━━ Provided records ━━

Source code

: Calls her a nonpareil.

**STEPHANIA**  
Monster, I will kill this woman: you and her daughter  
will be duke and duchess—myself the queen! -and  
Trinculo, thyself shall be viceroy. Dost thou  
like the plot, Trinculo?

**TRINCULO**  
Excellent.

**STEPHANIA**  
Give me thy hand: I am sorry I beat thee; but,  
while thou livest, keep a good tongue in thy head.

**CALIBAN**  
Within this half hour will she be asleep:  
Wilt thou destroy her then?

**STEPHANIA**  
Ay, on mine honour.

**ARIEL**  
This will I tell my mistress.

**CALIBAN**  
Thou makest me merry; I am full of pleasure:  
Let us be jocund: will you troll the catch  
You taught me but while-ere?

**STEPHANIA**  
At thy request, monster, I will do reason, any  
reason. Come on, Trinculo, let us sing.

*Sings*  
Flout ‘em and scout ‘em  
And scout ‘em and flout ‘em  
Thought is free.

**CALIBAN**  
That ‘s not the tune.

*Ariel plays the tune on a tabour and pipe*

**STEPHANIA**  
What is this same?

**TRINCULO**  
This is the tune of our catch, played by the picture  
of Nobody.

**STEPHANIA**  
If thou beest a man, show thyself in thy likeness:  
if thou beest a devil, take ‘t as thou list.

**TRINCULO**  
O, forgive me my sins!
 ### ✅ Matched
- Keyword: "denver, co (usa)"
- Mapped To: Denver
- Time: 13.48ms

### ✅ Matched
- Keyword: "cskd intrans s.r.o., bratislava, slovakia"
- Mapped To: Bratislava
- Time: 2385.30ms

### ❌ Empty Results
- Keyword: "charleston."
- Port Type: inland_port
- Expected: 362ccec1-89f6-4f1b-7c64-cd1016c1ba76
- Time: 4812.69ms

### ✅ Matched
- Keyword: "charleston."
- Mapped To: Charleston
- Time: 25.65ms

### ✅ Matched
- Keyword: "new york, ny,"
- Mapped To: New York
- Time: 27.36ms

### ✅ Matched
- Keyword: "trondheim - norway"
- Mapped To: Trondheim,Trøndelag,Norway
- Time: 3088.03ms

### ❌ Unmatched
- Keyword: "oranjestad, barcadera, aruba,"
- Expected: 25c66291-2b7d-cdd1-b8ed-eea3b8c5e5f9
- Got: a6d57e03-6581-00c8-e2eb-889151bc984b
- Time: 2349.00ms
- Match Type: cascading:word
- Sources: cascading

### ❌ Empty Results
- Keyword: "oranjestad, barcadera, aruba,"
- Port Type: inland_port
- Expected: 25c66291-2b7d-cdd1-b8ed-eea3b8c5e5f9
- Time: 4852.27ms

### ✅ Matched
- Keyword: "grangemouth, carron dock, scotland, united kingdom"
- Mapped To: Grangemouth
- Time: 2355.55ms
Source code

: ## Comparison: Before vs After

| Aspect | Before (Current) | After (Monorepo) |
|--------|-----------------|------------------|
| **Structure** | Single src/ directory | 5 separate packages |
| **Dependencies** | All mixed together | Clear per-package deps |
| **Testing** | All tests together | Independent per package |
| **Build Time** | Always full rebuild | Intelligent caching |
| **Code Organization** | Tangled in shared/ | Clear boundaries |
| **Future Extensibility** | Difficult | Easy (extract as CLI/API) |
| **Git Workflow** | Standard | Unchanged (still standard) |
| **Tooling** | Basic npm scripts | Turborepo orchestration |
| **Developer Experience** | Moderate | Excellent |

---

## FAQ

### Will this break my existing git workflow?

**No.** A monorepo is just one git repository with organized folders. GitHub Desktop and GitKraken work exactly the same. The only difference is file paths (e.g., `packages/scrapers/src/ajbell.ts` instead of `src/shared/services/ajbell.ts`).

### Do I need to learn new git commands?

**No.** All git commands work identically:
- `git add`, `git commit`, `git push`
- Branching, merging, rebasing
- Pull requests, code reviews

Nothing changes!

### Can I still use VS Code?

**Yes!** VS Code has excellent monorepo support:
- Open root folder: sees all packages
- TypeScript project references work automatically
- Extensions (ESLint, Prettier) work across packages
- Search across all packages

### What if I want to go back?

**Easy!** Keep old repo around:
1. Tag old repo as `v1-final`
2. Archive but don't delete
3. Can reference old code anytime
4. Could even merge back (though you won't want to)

━━━

Try it: The entries above must be copied verbatim. Leave none out.

Task output:
Source code

: Calls her a nonpareil.

**STEPHANIA**  
Monster, I will kill this woman: you and her daughter  
will be duke and duchess—myself the queen! -and  
Trinculo, thyself shall be viceroy. Dost thou  
like the plot, Trinculo?

**TRINCULO**  
Excellent.

**STEPHANIA**  
Give me thy hand: I am sorry I beat thee; but,  
while thou livest, keep a good tongue in thy head.

**CALIBAN**  
Within this half hour will she be asleep:  
Wilt thou destroy her then?

**STEPHANIA**  
Ay, on mine honour.

**ARIEL**  
This will I tell my mistress.

**CALIBAN**  
Thou makest me merry; I am full of pleasure:  
Let us be jocund: will you troll the catch  
You taught me but while-ere?

**STEPHANIA**  
At thy request, monster, I will do reason, any  
reason. Come on, Trinculo, let us sing.

*Sings*  
Flout ‘em and scout ‘em  
And scout ‘em and flout ‘em  
Thought is free.

**CALIBAN**  
That ‘s not the tune.

*Ariel plays the tune on a tabour and pipe*

**STEPHANIA**  
What is this same?

**TRINCULO**  
This is the tune of our catch, played by the picture  
of Nobody.

**STEPHANIA**  
If thou beest a man, show thyself in thy likeness:  
if thou beest a devil, take ‘t as thou list.

**TRINCULO**  
O, forgive me my sins!
 ### ✅ Matched
- Keyword: "denver, co (usa)"
- Mapped To: Denver
- Time: 13.48ms

### ✅ Matched
- Keyword: "cskd intrans s.r.o., bratislava, slovakia"
- Mapped To: Bratislava
- Time: 2385.30ms

### ❌ Empty Results
- Keyword: "charleston."
- Port Type: inland_port
- Expected: 362ccec1-89f6-4f1b-7c64-cd1016c1ba76
- Time: 4812.69ms

### ✅ Matched
- Keyword: "charleston."
- Mapped To: Charleston
- Time: 25.65ms

### ✅ Matched
- Keyword: "new york, ny,"
- Mapped To: New York
- Time: 27.36ms

### ✅ Matched
- Keyword: "trondheim - norway"
- Mapped To: Trondheim,Trøndelag,Norway
- Time: 3088.03ms

### ❌ Unmatched
- Keyword: "oranjestad, barcadera, aruba,"
- Expected: 25c66291-2b7d-cdd1-b8ed-eea3b8c5e5f9
- Got: a6d57e03-6581-00c8-e2eb-889151bc984b
- Time: 2349.00ms
- Match Type: cascading:word
- Sources: cascading

### ❌ Empty Results
- Keyword: "oranjestad, barcadera, aruba,"
- Port Type: inland_port
- Expected: 25c66291-2b7d-cdd1-b8ed-eea3b8c5e5f9
- Time: 4852.27ms

### ✅ Matched
- Keyword: "grangemouth, carron dock, scotland, united kingdom"
- Mapped To: Grangemouth
- Time: 2355.55ms
Source code

: ## Comparison: Before vs After

| Aspect | Before (Current) | After (Monorepo) |
|--------|-----------------|------------------|
| **Structure** | Single src/ directory | 5 separate packages |
| **Dependencies** | All mixed together | Clear per-package deps |
| **Testing** | All tests together | Independent per package |
| **Build Time** | Always full rebuild | Intelligent caching |
| **Code Organization** | Tangled in shared/ | Clear boundaries |
| **Future Extensibility** | Difficult | Easy (extract as CLI/API) |
| **Git Workflow** | Standard | Unchanged (still standard) |
| **Tooling** | Basic npm scripts | Turborepo orchestration |
| **Developer Experience** | Moderate | Excellent |

---

## FAQ

### Will this break my existing git workflow?

**No.** A monorepo is just one git repository with organized folders. GitHub Desktop and GitKraken work exactly the same. The only difference is file paths (e.g., `packages/scrapers/src/ajbell.ts` instead of `src/shared/services/ajbell.ts`).

### Do I need to learn new git commands?

**No.** All git commands work identically:
- `git add`, `git commit`, `git push`
- Branching, merging, rebasing
- Pull requests, code reviews

Nothing changes!

### Can I still use VS Code?

**Yes!** VS Code has excellent monorepo support:
- Open root folder: sees all packages
- TypeScript project references work automatically
- Extensions (ESLint, Prettier) work across packages
- Search across all packages

### What if I want to go back?

**Easy!** Keep old repo around:
1. Tag old repo as `v1-final`
2. Archive but don't delete
3. Can reference old code anytime
4. Could even merge back (though you won't want to)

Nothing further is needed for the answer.